Obviously "more powerful" doesn't imply the capability of solving the halting problem. What exactly do you want to say? You are not impressed with "differentiable programming"?

yters · on April 9, 2020

It is misnamed. Makes it sound like some kind of Turing complete approach, like when DeepMind invented differentiable Turing machines. Tgis post just describes differentiating mathematical functions, which has been around forever, and you can find in matlab, mathematica, python libs, explained in CISCP, etc. Why doesn't Google just buy a Matlab license and be done with it? Why bother embedding in a whole new programming language?

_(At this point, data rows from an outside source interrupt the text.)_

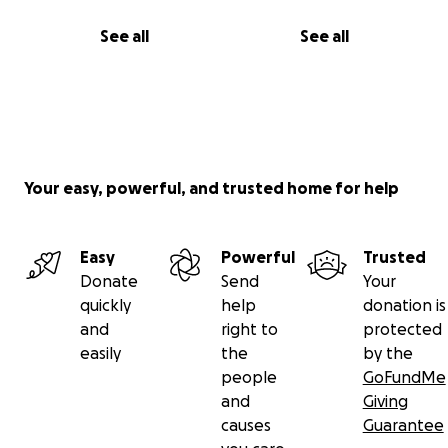
See all
See all
Your easy, powerful, and trusted home for help
Easy
Powerful
Trusted
Donate
Send
Your
quickly
help
donation is
and
right to
protected
easily
the
by the
people
GoFundMe
and
Giving
causes
Guarantee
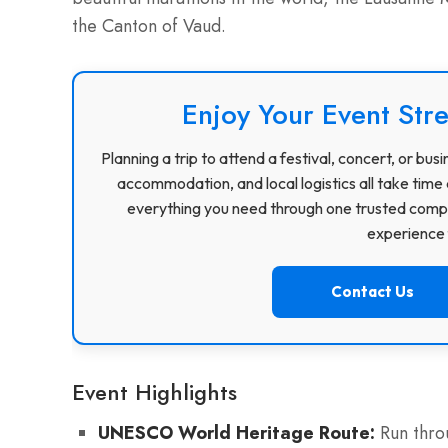
the Canton of Vaud.
Enjoy Your Event Stre
Planning a trip to attend a festival, concert, or b
accommodation, and local logistics all take time 
everything you need through one trusted compa
experience f
Contact Us
Event Highlights
UNESCO World Heritage Route:
Run throu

ddragon · on April 9, 2020

Technically, RNNs, including LSTMs, are already turing complete, neural turing machines mostly decoupled memory from the hidden layers so it can grow the memory size without a square increase on the number of parameters, which helps with the unbounded part of turing machines. it also helped inspire many attention based models that came after. Also matlab isn't really related here, and automatic differentiation is different from symbolic differentiation, the direct comparison are those python libs like tensorflow, pytorch and jax.

Differentiable programming in the end is just a way of making something that you can already do better (just like you could create neural network long before theano/tensorflow/torch but it was not as streamlined). With a differentiable programming approach you can get something as dynamic as pytorch, with the performance optimizations and deploy capabilities of a tensorflow graph and with an easy way to plug any new operation and it's gradient by writing in the same host language (so no need to learn or restrict yourself the tensorflow/pytorch defined methods/DSL).

You don't even need to change the compiler or define a new language for it. Julia's Zygote [1] is just a 100% Julia library you can import, for which you can add at any point any custom gradient even if the library creators never added them, and them run either on CPU or GPU (for which you can also fully extend using just pure Julia [2]). And of course, you can also use a higher level framework like Flux [3] which is also high level Julia code.

I think the heart of differentiable programming is just another step in the evolution, from early (lua) torch-like libraries that gave you the high level blocks to compose, to autodiff libraries that gave you easy access to low level math operators to build the blocks to the point where you can easily create your own operators to create the high level blocks.

[1] https://github.com/FluxML/Zygote.jl

[2] https://github.com/JuliaGPU/CUDAnative.jl

[3] https://github.com/FluxML/Flux.jl